Barahona Fernandes e a leucotomia
É certo que Barahona foi marcado pela filosofia alemã, mas não pelo pensamento fascista, ao qual sempre se opôs frontal e energicamente.
Tive hoje a possibilidade de visualizar um documentário transmitido na televisão em 14 de janeiro, a propósito do problema da psicocirurgia e em especial da chamada ‘leucotomia pré-frontal’, a técnica operatória criada por Egas Moniz. O debate é ilustrado por um caso famoso de doente leucotomizada, a mulher de Marcelo Caetano.
Entre outras pessoas, são entrevistados alguns especialistas, neurologistas, neurocirurgiões e psiquiatras de várias orientações. Num dado ponto é dito que Barahona Fernandes, que fizera um longo estágio de estudo na Alemanha, de 1934 a 1936, teria sido influenciado pela filosofia alemã da época; e é sugerido que sofrera então alguma espécie de influência do ideário nazi, correlacionando-a com a sua adesão às terapêuticas biológicas da época (electrochoque, insulinoterapia, psicocirurgia).
A ideia da leucotomia deve-se a Egas Moniz, guiado por trabalhos de Foulton e Jacobsen em chimpanzés; as intervenções cirúrgicas foram praticadas por Almeida Lima; Barahona Fernandes elaborou as histórias clínicas dos primeiros leucotomizados, antes e depois da intervenção.
É certo que Barahona foi marcado pela filosofia alemã, mas não pelo pensamento fascista, ao qual sempre se opôs frontal e energicamente. Foi aluno da Karl Jaspers, filósofo psiquiatra e fundador da psicopatologia, ele próprio perseguido pelo regímen hitleriano; e tornou-se discípulo de Nicolai Hartmann, de quem adoptou a teoria em camadas do aparelho psíquico.
Para além destas figuras ilustres, estagiou junto de psiquiatras, como Kurt Schneider, e neuropsiquiatras, como Carl Kleist. No regresso da Alemanha, jovem ainda, Barahona modernizou e fez progredir a psiquiatria portuguesa em todos os seus domínios, nos planos da clínica, da investigação e da docência.
Conheci-o em 1960, como aluno da cadeira de Psicologia médica: exprimia então o maior entusiasmo perante o aparecimento dos primeiros psicofármacos; e trabalhei como seu colaborador desde 1970, na clínica psiquiátrica do Hospital de Santa Maria, e na Faculdade de Medicina de Lisboa, desde 1974. Nesse mesmo ano tornara-se o primeiro reitor do período democrático.
Ao longo desses anos de trabalho, e até ao seu desaparecimento, discutimos inúmeros aspectos, teóricos e práticos, da psiquiatria. Um tema que sempre nos separou foi o da psicocirurgia. Porque nunca aceitei a legitimidade de tal prática, e nenhum de nós persuadiu o outro das suas razões.

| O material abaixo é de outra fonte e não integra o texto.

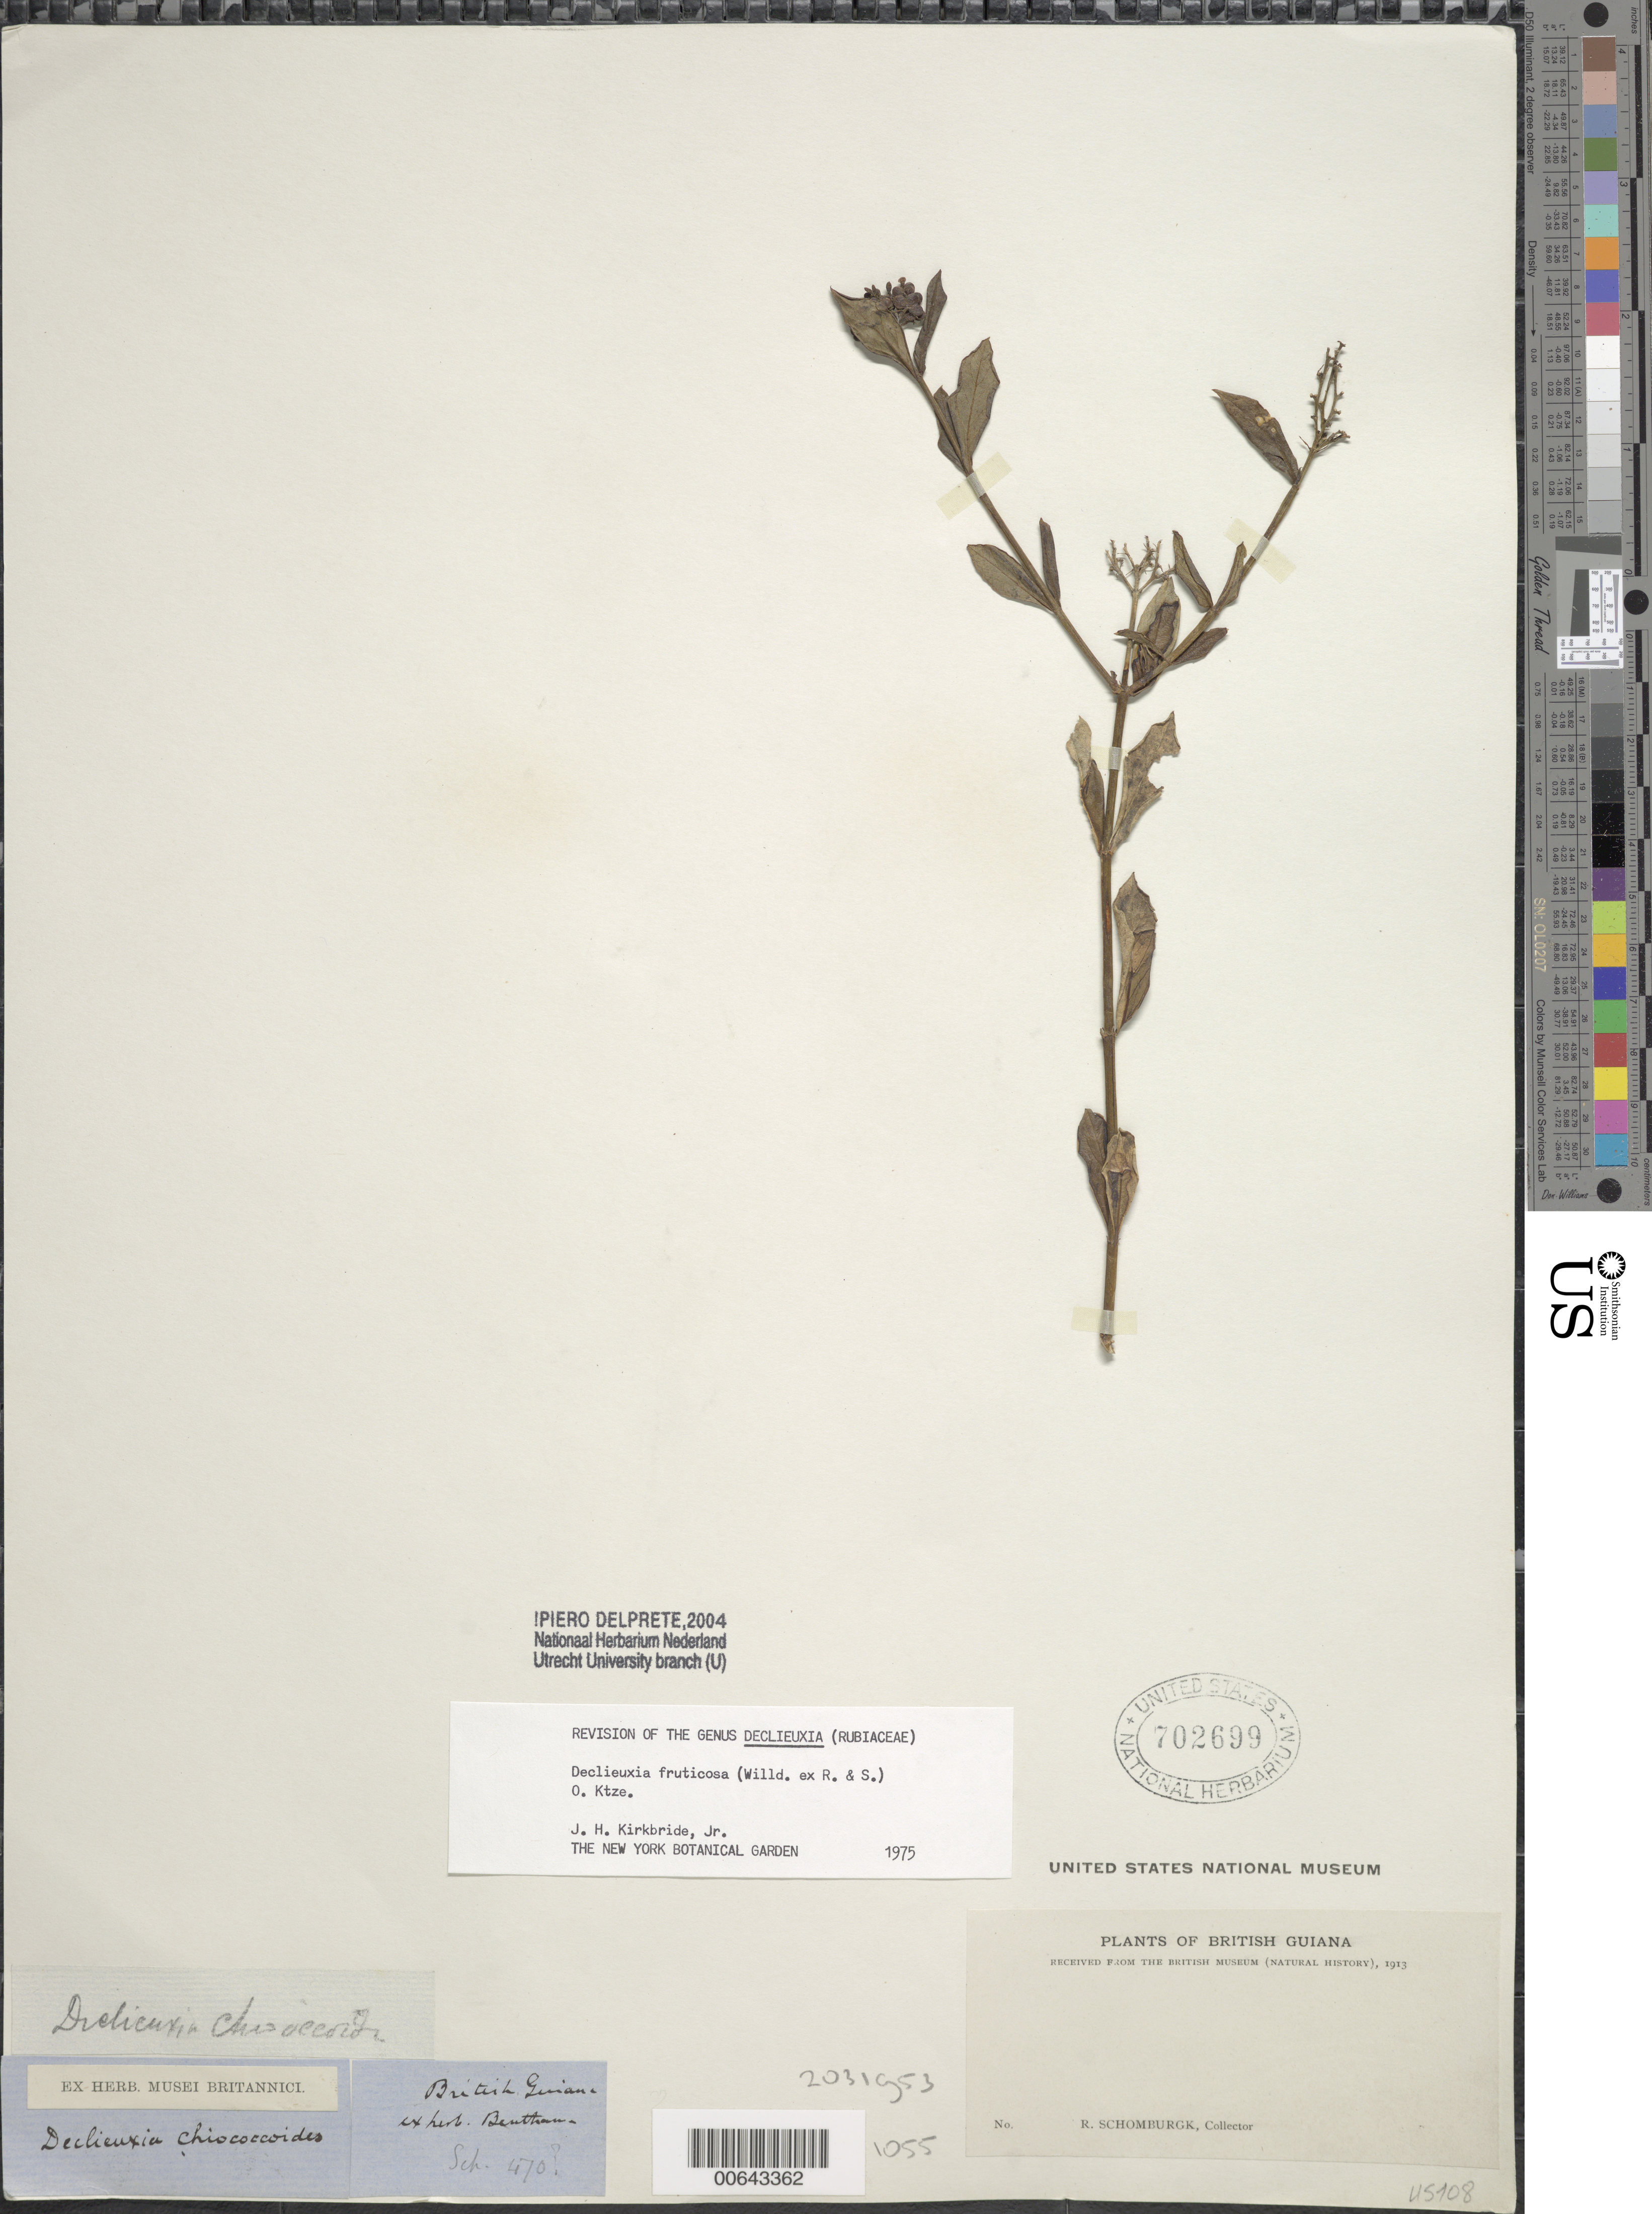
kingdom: Plantae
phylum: Tracheophyta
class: Magnoliopsida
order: Gentianales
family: Rubiaceae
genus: Declieuxia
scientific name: Declieuxia fruticosa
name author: (Willd. ex Roem. & Schult.) Kuntze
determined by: Delprete, P. G., Herb. de Guyane Cay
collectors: R. H. Schomburgk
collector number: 470 ?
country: Guyana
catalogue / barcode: US 702699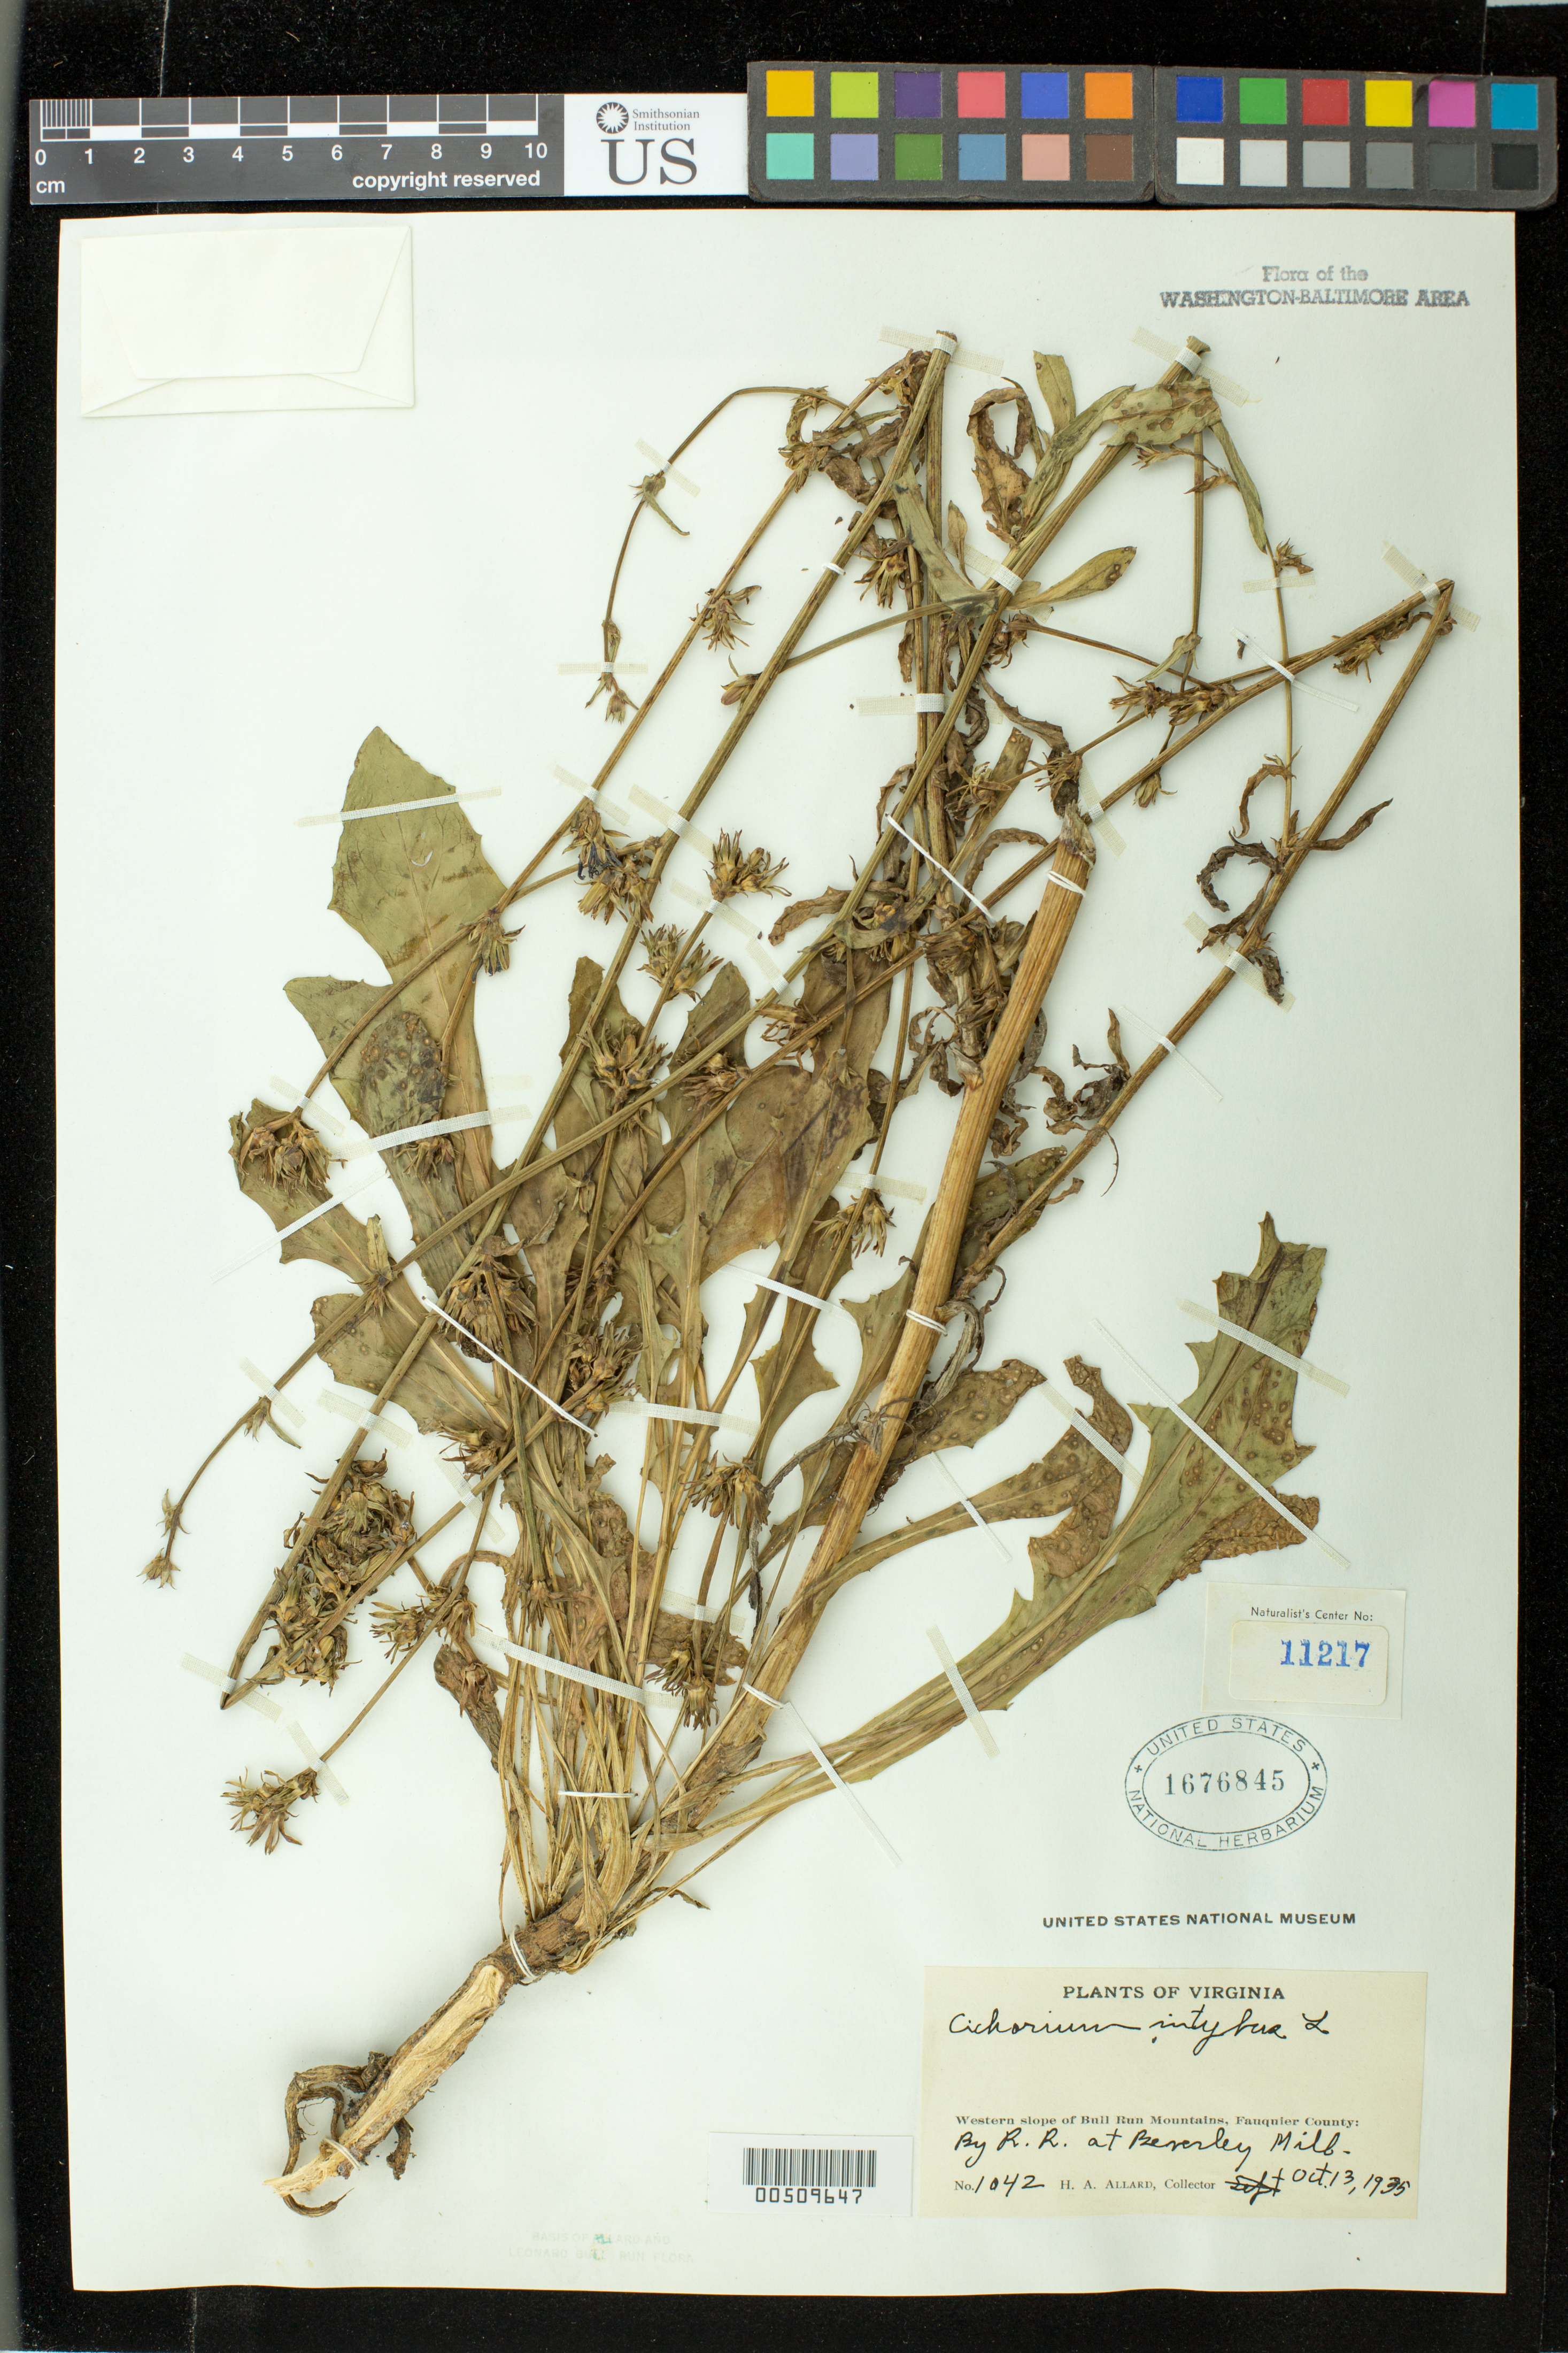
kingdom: Plantae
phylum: Tracheophyta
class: Magnoliopsida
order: Asterales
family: Asteraceae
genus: Cichorium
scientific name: Cichorium intybus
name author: L.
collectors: H. A. Allard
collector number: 1042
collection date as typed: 13 Oct 1935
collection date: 1935-10-13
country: United States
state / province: Virginia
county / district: Fauquier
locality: Bull Run Mts., Railroad at Beverley Mill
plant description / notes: Specimens returned from Naturalist Center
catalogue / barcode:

Contudo, os argumentos que ele apresentava tinham fundamento: por um lado, quando surgiu a leucotomia não se dispunha de psicofármacos, e em especial de neurolépticos, votando os doentes psicóticos a grande e interminável sofrimento; por outro lado, a comunidade científica internacional dera a sua caução terapêutica à leucotomia, como o prova a atribuição do prémio Nobel a Moniz (dividido com o suíço Walter Rudolf Hess – infeliz coincidência de nome com o de um ministro hitleriano! – por trabalhos de Hess sobre neurofisiologia cerebral).
Releio agora, no prefácio que escrevi para o volume em que se reúne uma boa parte dos artigos de Barahona, o seguinte parágrafo: “Diversas vezes dialoguei com Barahona Fernandes, criticamente e com plena liberdade – como sempre aconteceu – sobre o ‘caso da leucotomia’. Às minhas objecções éticas (direitos dos doentes), noéticas (redução intelectiva irreversível) e estéticas (lesão do esplêndido plexo de redes neuronais no seu ponto filogeneticamente mais elevado), opunha ele o argumento pragmático das melhoras de formas graves e porventura irrecuperáveis de esquizofrenias, doenças obsessivas e certos quadros de melancolia.” [1]
Para concluir, algo deve ser dito: desde que iniciei a minha colaboração com Barahona Fernandes nenhum doente foi proposto para leucotomia. Nem teria sido já possível, apesar de a técnica se ter tornado entretanto muito mais rigorosa e menos lesiva, devido à aplicação de meios estereotáxicos de grande precisão. A leucotomia tornara-se realmente anacrónica, e arrumara definitivamente o seu lugar na História da Medicina.
[1] Prefácio a: Barahona Fernandes – Antropociências da Psiquiatria e da Saúde Mental, volume I, Lisboa, 1998 (Fundação Gulbenkian), pp. XXVI-XVII.